Governments and business must help countries in Africa deal with the fallout of climate change, the head of the World Bank said Wednesday as her organisation pledged billions for green investment in the continent.
Kristalina Georgieva said it was vital that nations least responsible for global warming are assisted in adapting to the extreme weather and food insecurity their citizens face.
"Africa contributes four percent of CO2 emissions globally but already more than 65 percent of the population there is impacted by climate change, by drought, by flooding, by storms," she told AFP.
Speaking on the eve of the One Planet Summit in Nairobi, Georgieva said green development in Africa was an economic open goal for companies willing to invest in renewable energy, farming technology, and conservation.
"Especially in Africa we would like to see action on adaptation feature prominently," she said. "We are determined to demonstrate that climate action is also good for the economy and good for people."

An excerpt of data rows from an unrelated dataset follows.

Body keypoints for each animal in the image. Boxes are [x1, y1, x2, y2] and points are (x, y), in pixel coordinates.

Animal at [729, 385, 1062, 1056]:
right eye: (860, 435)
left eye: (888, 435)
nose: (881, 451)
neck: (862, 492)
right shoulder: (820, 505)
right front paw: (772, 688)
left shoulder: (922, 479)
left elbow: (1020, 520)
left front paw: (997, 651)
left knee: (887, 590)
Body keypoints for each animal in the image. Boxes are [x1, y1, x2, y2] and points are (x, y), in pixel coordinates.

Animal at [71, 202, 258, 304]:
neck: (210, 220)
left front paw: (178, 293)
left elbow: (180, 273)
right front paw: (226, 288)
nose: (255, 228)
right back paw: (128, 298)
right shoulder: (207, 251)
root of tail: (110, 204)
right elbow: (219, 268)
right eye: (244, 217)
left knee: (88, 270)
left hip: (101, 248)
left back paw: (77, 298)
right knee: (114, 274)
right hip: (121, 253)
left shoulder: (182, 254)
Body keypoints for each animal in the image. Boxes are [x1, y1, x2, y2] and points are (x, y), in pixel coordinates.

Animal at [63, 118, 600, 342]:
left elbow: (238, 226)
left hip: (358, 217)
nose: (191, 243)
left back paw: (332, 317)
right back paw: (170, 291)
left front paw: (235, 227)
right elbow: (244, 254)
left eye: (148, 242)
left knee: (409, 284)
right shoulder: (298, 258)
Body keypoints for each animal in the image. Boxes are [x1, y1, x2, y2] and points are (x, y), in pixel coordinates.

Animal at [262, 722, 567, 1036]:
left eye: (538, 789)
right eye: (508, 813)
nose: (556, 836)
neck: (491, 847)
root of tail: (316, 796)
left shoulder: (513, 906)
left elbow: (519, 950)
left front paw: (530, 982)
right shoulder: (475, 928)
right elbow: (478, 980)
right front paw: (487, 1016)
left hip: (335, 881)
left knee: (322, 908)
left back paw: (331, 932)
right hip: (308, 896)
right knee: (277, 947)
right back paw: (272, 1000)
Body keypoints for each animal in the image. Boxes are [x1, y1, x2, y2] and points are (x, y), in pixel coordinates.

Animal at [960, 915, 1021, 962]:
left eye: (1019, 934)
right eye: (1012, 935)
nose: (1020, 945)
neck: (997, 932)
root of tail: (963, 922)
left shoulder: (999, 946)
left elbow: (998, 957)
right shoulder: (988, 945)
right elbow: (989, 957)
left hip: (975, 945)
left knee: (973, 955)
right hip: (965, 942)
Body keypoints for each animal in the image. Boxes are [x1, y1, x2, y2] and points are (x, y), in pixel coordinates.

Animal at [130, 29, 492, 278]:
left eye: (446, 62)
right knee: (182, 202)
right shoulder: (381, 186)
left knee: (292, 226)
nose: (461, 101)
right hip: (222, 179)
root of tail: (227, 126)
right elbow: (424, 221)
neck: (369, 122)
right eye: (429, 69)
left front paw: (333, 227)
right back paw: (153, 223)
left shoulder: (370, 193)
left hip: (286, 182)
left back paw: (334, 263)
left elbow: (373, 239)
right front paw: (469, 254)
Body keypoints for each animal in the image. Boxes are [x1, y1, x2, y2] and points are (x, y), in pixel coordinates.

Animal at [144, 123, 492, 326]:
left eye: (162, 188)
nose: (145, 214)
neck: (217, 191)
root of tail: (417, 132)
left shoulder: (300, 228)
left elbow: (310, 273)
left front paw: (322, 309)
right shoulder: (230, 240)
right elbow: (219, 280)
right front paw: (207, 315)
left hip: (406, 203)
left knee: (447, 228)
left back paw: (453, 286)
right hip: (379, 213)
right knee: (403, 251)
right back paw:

The World Bank Wednesday announced it was providing $22.5 billion for sustainable development programmes in Africa between 2021-2025.
The UN estimates that by mid-century the continent will be home to more than 2.2 billion people.
This soaring population is likely to put further pressure on regions already susceptible to drought, and could overburden the creaking infrastructure of many of the continent's urban hubs.
A report from risk consultants Verisk Maplecroft last year said that two thirds of cities in Africa face "extreme risk" of climate change threats.
"If cities don't develop taking into account what climate will be 10, 20, 30, 40 years down the road it can be quite catastrophic for the populations," said Ms Georgieva.
Experts from more than 170 nations are in the Kenyan capital this week for the UN Environment Assembly, which aims to push countries to commit to slashing consumption and waste.
The One Planet Summit will see heads of state including French President Emmanuel Macron and Kenyan counterpart Uhuru Kenyatta lend political weight to proceedings.
A constant refrain in environment circles is how to get the private sector to buy in to greening the global economy.
Ms Georgieva said governments could proliferate policies that make it easier for firms to invest in renewables, waste management and habitat protection -- and reap economic rewards by doing so.
For example, across Africa -- a continent not short of sun -- solar makes up just 1.5 percent of energy production.
"We are just building defences against (climate change) and doing it by recognising the incredible value of our oceans, our forests, out land, and the species on which the harmony of our planet depends," she said.
"I see tremendous economic potential in that. Environmental consciousness is at the same time economic consciousness because if we ruin our ecosystems then there is a huge economic price to pay."